As the leaves turn and temperatures drop, it’s natural to start thinking about winter heating. And perhaps this is the year to replace that old furnace with a new, energy-efficient one. But what would a new furnace cost?
The answer depends on a number of factors because a furnace is just one part of a larger system that can include ductwork, vent or chimney, thermostat, and other options. Here are some of the major things to consider when estimating your new furnace cost.
The Furnace and Thermostat
There are many options for the furnace itself. These include staged heating (electrical coils heat up progressively), modulating heat (variable gas valve and fan speed work together to provide consistent heat), and electronic high-efficiency motors. As you might guess, prices vary with the options, ranging from lower to upper hundreds.
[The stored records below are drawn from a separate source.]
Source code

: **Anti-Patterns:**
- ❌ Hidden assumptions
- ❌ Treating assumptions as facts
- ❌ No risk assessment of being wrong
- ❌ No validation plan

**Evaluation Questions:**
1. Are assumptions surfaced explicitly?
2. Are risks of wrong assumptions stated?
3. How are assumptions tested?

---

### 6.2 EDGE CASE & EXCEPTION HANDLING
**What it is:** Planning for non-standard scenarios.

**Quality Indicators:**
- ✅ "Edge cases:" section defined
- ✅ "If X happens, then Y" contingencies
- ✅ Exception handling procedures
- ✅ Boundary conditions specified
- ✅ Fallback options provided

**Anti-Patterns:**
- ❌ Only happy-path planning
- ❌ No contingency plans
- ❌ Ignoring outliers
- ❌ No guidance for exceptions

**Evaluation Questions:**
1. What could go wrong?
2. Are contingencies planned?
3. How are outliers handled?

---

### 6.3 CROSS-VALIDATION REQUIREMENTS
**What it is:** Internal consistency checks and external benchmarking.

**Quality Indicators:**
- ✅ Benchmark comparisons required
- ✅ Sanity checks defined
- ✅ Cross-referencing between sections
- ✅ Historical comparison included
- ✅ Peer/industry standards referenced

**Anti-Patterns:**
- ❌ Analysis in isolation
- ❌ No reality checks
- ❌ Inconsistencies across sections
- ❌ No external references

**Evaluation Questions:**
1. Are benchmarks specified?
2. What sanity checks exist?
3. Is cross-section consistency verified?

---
Replacing your furnace will often mean replacing your thermostat, as well. And again, there are many choices available. The options range from basic models to digital color screens or Wi-Fi control through an app. Basic thermostats are minimal in cost, but depending on how sophisticated a thermostat you choose, you can end up adding several hundred dollars to the project.
A new furnace can also mean new ductwork, due to size differences between the old and new. Some new ductwork may also be needed if you want to upgrade the filter. Costs of adjusting the ductwork are generally not very expensive, but they can still add up.
If you’re considering adding or upgrading AC, it’s best to do that and the furnace installation at the same time. Not only is it more convenient for the installation itself, but it will save you money in the long run. Of course, AC will add considerably to the overall cost. Depending on the unit(s) you select, it could even double the cost of the entire project. So this is a consideration that may take some extra thought and planning.
Vent or Chimney
Depending on whether you are replacing “like for like” or upgrading, the vent or chimney can add a significant cost. And there are some restrictions. For example, older metal chimneys on 80% efficient furnaces are not compatible with the new high efficiency 90+% units. While the costs here can be in the hundreds, the longer term gain of 10 – 17% energy efficiency can be well worth the up-front investment.
Indoor Air Quality Options
Again, there are many options to consider here, such as a whole house humidifier or dehumidifier, high-efficiency filters, or a high-end air purifier. These will all require some minor ductwork. Another great option for keeping the air fresh in your home is a heat recovery ventilator (HRV). The installation cost of an HRV is significant and will include some ductwork, as well. However, these units last 20-30 years, and — as the name implies — recover heat that would normally be lost with conventional ventilation. As with a new furnace, an HRV is a long-term investment in your home — as well as an investment in your family’s health and comfort.
Installation and Other Costs
In addition to the actual installation costs, there will be related costs including permit fees and the cost of recycling the old furnace and equipment. It’s best to have a thorough conversation with your heating professional to make a final determination of the costs and avoid any last minute surprises.